5. Work With Universities
“It is the mission of land grant colleges to apply scientific advances in science and engineering to the problems of a state,” says Stewart. Most people think of that function in terms of agriculture, but Stewart asks, “Why not voting also?” Since managing elections is becoming so complicated, smaller jurisdictions could consult with logistics and management experts in state universities. And, who better to research policies, procedures and equipment options than professional researchers?
The Center for Election Systems at Georgia’s Kennesaw State University functions in much this way. University partnerships won’t be a quick fix to any election-related problems, however. Partnerships can take time to set up, and they can take even more time to produce results. Keeping the focus on “real world” applications would be a must.
6. Reconsider Internet Voting
Although everyone seems to believe that someday we’ll vote securely via the Internet, the CalTech/MIT Voting Technology Project says that “someday” is still years away. It’s just too tricky to provide excellent security for Internet voting and ensure the secrecy of ballots.
Several states are piloting programs to permit voters to transmit completed ballots from overseas by scanning them and attaching them to emails. Even though this is different than voting online, it can still be problematic from a security perspective. So much so, in fact, that the National Institute of Standards and Technology advises against it for now. And yet, for some voters—those who can’t get to a mailbox because of a hurricane, a war zone or any other reason—this may be a better-than-nothing choice. In these cases, voters must sign that they understand that the secrecy of their vote cannot be guaranteed.
7. Resist No-Excuse Absentee and All-Mail Voting
No-excuse absentee voting grew in popularity in the 2000s, and is now available in 27 states and the District of Columbia. With this option, any registered voter can request a ballot in advance, fill it out at leisure, and return it by mail or in person. And two states—Oregon and Washington—conduct all elections almost entirely my mail. Both ways are convenient for voters and often less expensive for election administrators.
The CalTech/MIT report advises against these practices, however, except for people with disabilities and overseas voters. It recommends expanding opportunities for in-person early voting instead. The concerns center on the inconsistent identification requirements among the different ways to vote; the surprising numbers of ballots received after the cut-off date and therefore rejected; and the greater possibilities of coercion or malfeasance since ballots are out of the hands of officials.

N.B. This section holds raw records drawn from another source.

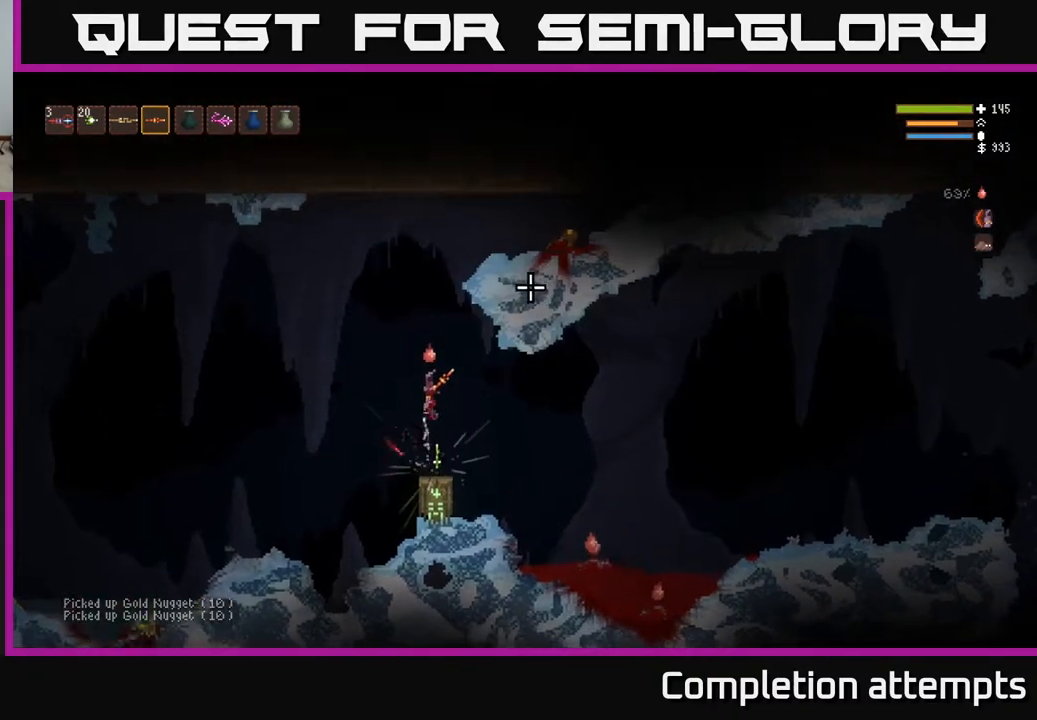
{"buttons": ["L2"], "left_stick": "right", "right_stick": "up-right", "events": [[333, "left_stick", "right"]]}
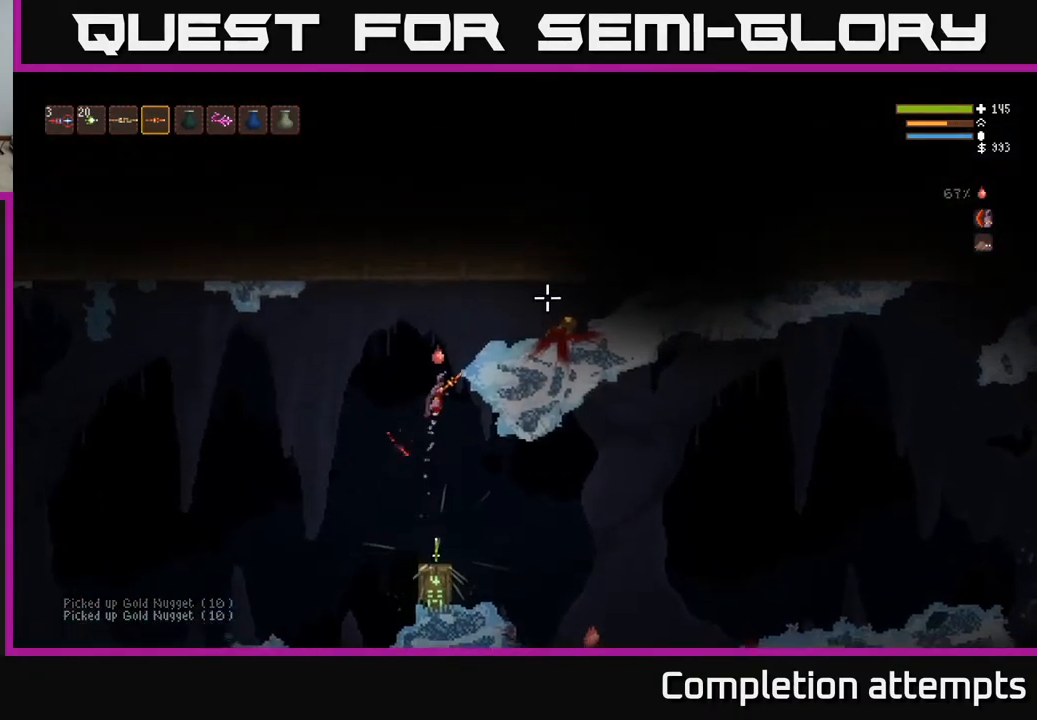
{"buttons": [], "left_stick": "right", "right_stick": "right", "events": [[217, "right_stick", "right"], [233, "L2", "up"]]}
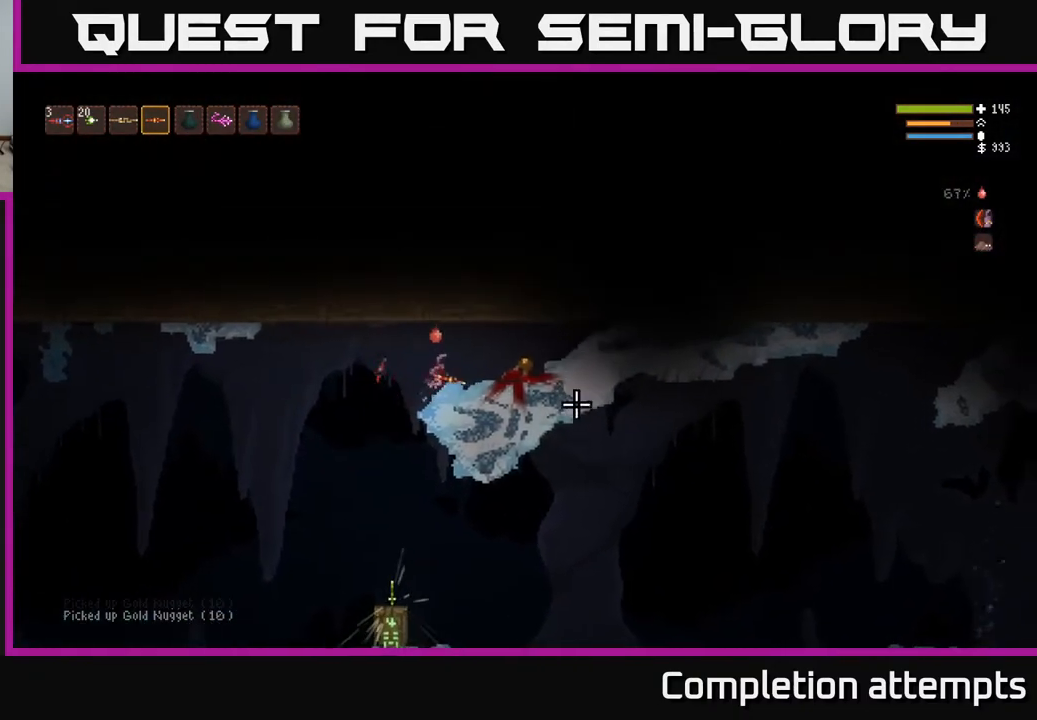
{"buttons": [], "left_stick": "center", "right_stick": "down-right", "events": [[83, "right_stick", "down-right"], [467, "left_stick", "center"]]}
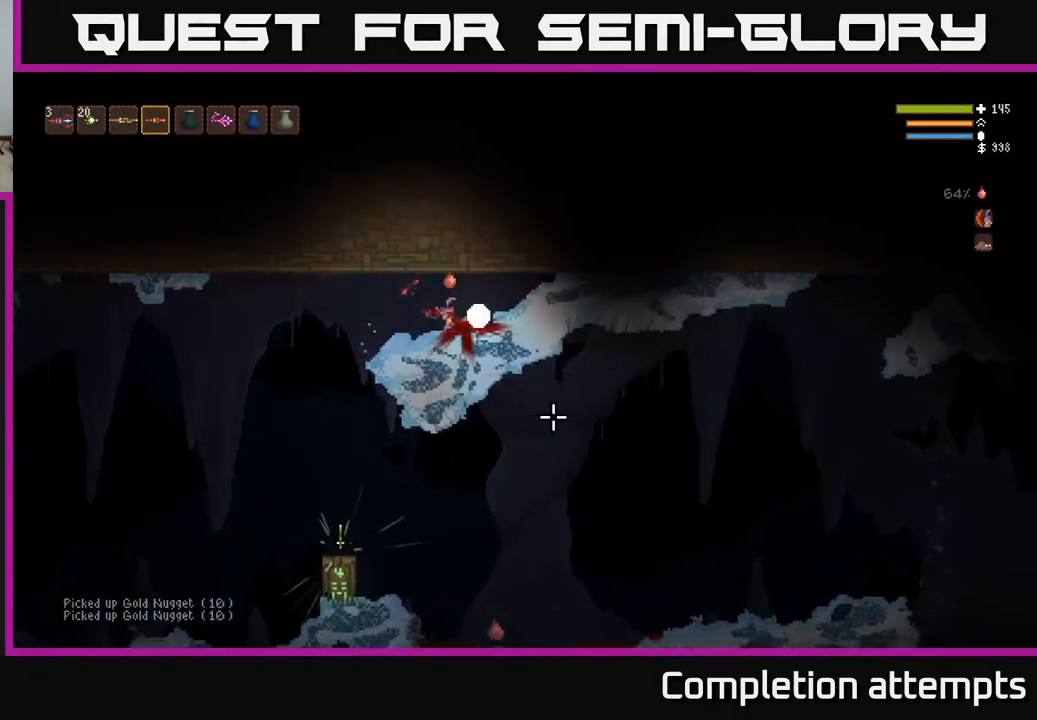
{"buttons": [], "left_stick": "left", "right_stick": "right", "events": [[17, "left_stick", "left"], [50, "L2", "down"], [183, "L2", "up"], [383, "right_stick", "right"]]}
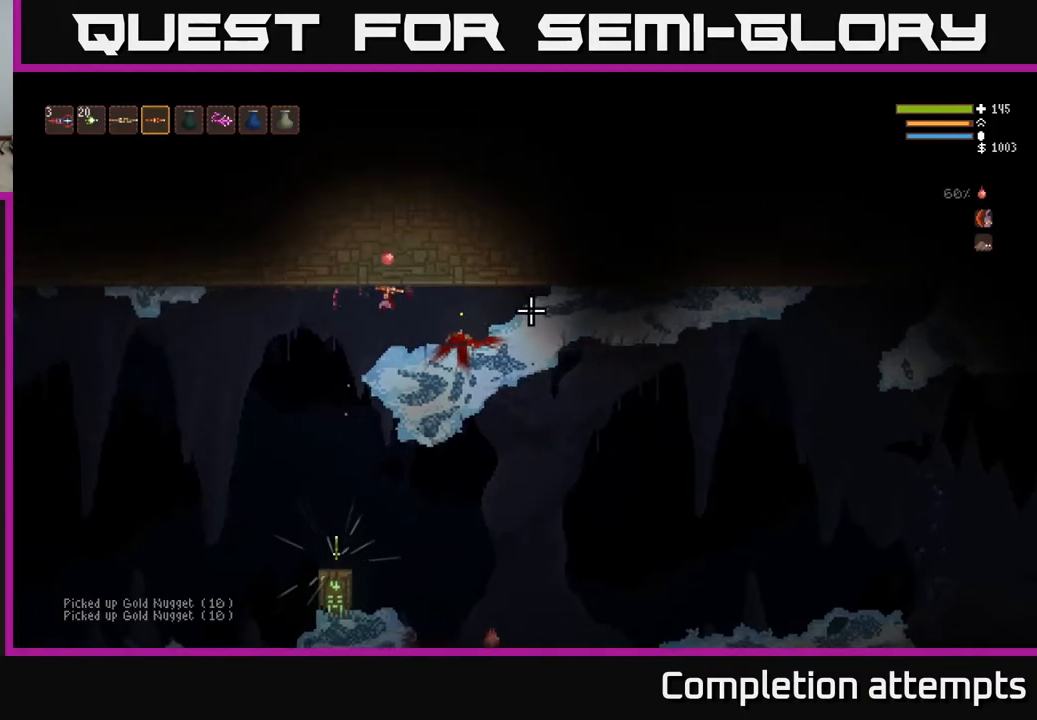
{"buttons": [], "left_stick": "center", "right_stick": "center", "events": [[283, "left_stick", "center"], [367, "right_stick", "center"], [400, "left_stick", "right"], [500, "left_stick", "center"]]}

It’s worth noting that citizens in states that have adopted no-excuse absentee voting and all-mail voting are very happy with these choices. In fact, more and more states are considering these convenient voting options.
8. Limit Provisional Balloting
Across the nation, everyone who shows up on Election Day can vote using a provisional ballot. If there is any doubt about their eligibility or registration, it is sorted out later. This can be time-consuming and expensive, and the criteria for counting these ballots vary greatly from state to state, or even from jurisdiction to jurisdiction. Anything states can do to limit the use of provisional ballots will reduce headaches, expenses and lost votes, advises the Voting Technology Project.
2016 and Everything Before
The next presidential election may seem far away. But with a plethora of suggestions on how to improve voting, there’s plenty to study, debate and consider before 2016—not to mention all the state and local elections in the meantime. Working to make our nation’s elections as fair, honest, reliable and convenient as possible is a worthy pursuit, because, after all, voting matters.
Wendy Underhill tracks election issues for NCSL.